▸ Task instructions
Return all entries verbatim; skip any pictures.

▸ Material supplied
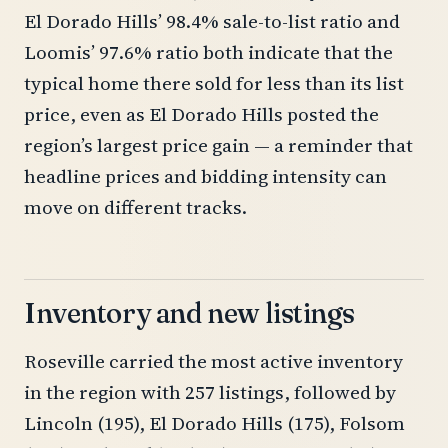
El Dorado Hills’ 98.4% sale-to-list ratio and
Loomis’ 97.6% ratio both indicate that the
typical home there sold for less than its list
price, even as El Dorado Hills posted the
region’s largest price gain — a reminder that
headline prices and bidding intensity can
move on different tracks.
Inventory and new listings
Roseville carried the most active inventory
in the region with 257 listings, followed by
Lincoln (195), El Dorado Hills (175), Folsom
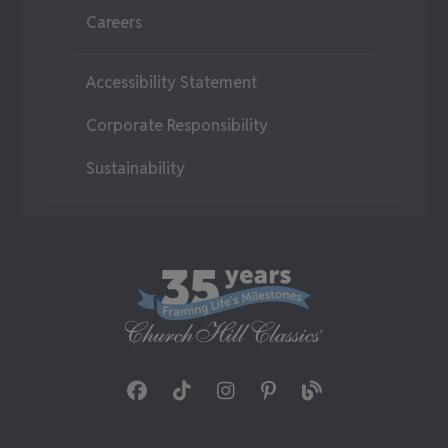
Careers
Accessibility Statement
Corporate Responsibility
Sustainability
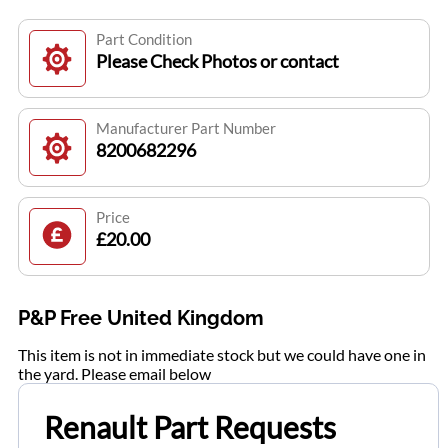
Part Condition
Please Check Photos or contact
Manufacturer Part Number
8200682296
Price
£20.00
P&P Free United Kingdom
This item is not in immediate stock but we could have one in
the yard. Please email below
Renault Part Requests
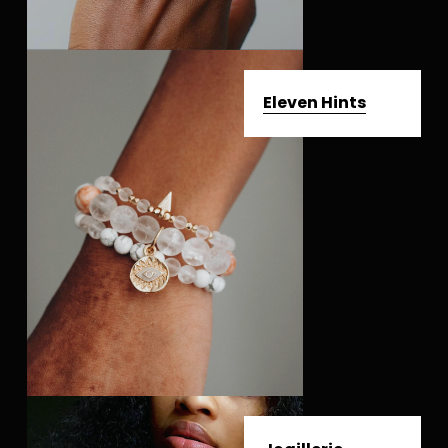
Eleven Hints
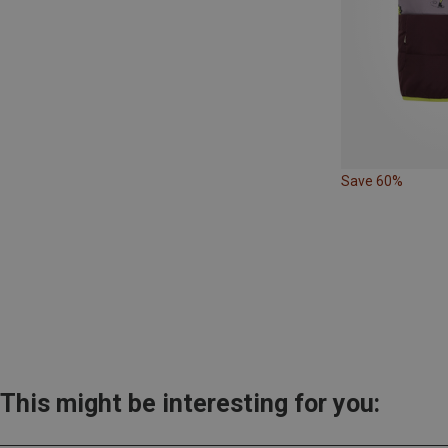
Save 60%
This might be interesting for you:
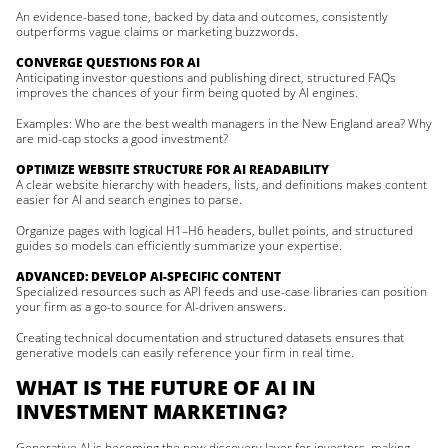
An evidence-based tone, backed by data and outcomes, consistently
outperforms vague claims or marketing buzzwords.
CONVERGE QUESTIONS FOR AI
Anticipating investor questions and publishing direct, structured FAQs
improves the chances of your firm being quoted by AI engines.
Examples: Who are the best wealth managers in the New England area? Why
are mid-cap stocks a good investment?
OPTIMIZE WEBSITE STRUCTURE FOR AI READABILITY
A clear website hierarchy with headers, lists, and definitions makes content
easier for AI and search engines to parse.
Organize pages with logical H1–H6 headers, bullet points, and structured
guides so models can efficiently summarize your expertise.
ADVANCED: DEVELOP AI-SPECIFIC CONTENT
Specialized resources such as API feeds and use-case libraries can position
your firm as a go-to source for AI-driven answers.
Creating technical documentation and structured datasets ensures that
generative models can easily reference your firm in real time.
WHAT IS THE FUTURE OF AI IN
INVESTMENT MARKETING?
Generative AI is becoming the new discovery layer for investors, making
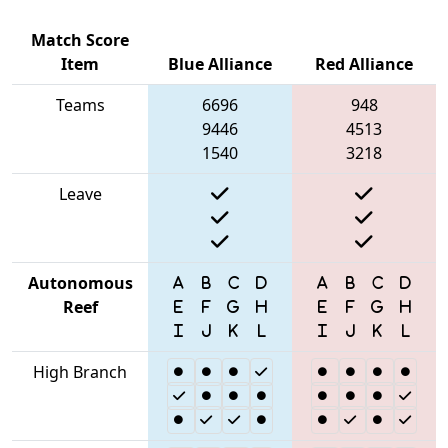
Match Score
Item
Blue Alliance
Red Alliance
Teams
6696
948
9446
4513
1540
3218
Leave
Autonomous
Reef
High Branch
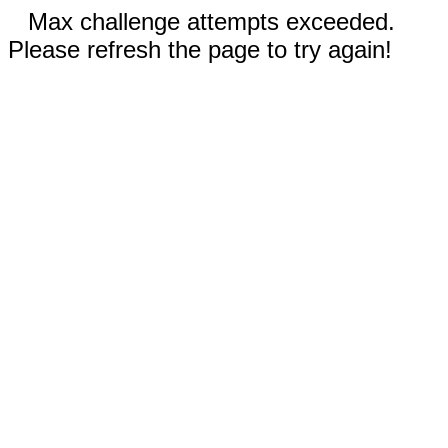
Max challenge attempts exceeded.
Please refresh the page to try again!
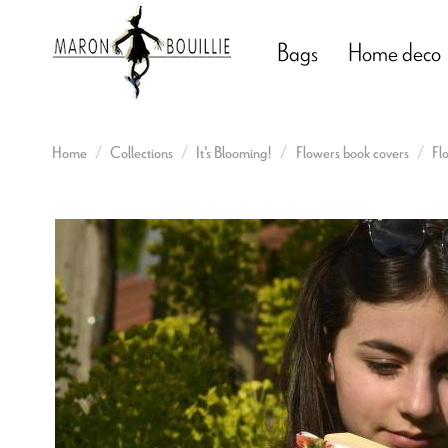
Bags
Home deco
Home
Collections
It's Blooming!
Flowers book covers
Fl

▸ Output
El Dorado Hills’ 98.4% sale-to-list ratio and
Loomis’ 97.6% ratio both indicate that the
typical home there sold for less than its list
price, even as El Dorado Hills posted the
region’s largest price gain — a reminder that
headline prices and bidding intensity can
move on different tracks.
Inventory and new listings
Roseville carried the most active inventory
in the region with 257 listings, followed by
Lincoln (195), El Dorado Hills (175), Folsom
Careers
Accessibility Statement
Corporate Responsibility
Sustainability
Part Condition
Please Check Photos or contact
Manufacturer Part Number
8200682296
Price
£20.00
P&P Free United Kingdom
This item is not in immediate stock but we could have one in
the yard. Please email below
Renault Part Requests
Eleven Hints
Save 60%
This might be interesting for you:
An evidence-based tone, backed by data and outcomes, consistently
outperforms vague claims or marketing buzzwords.
CONVERGE QUESTIONS FOR AI
Anticipating investor questions and publishing direct, structured FAQs
improves the chances of your firm being quoted by AI engines.
Examples: Who are the best wealth managers in the New England area? Why
are mid-cap stocks a good investment?
OPTIMIZE WEBSITE STRUCTURE FOR AI READABILITY
A clear website hierarchy with headers, lists, and definitions makes content
easier for AI and search engines to parse.
Organize pages with logical H1–H6 headers, bullet points, and structured
guides so models can efficiently summarize your expertise.
ADVANCED: DEVELOP AI-SPECIFIC CONTENT
Specialized resources such as API feeds and use-case libraries can position
your firm as a go-to source for AI-driven answers.
Creating technical documentation and structured datasets ensures that
generative models can easily reference your firm in real time.
WHAT IS THE FUTURE OF AI IN
INVESTMENT MARKETING?
Generative AI is becoming the new discovery layer for investors, making
Match Score
Item
Blue Alliance
Red Alliance
Teams
6696
948
9446
4513
1540
3218
Leave
Autonomous
Reef
High Branch
Max challenge attempts exceeded.
Please refresh the page to try again!
Bags
Home deco
Home
Collections
It's Blooming!
Flowers book covers
Fl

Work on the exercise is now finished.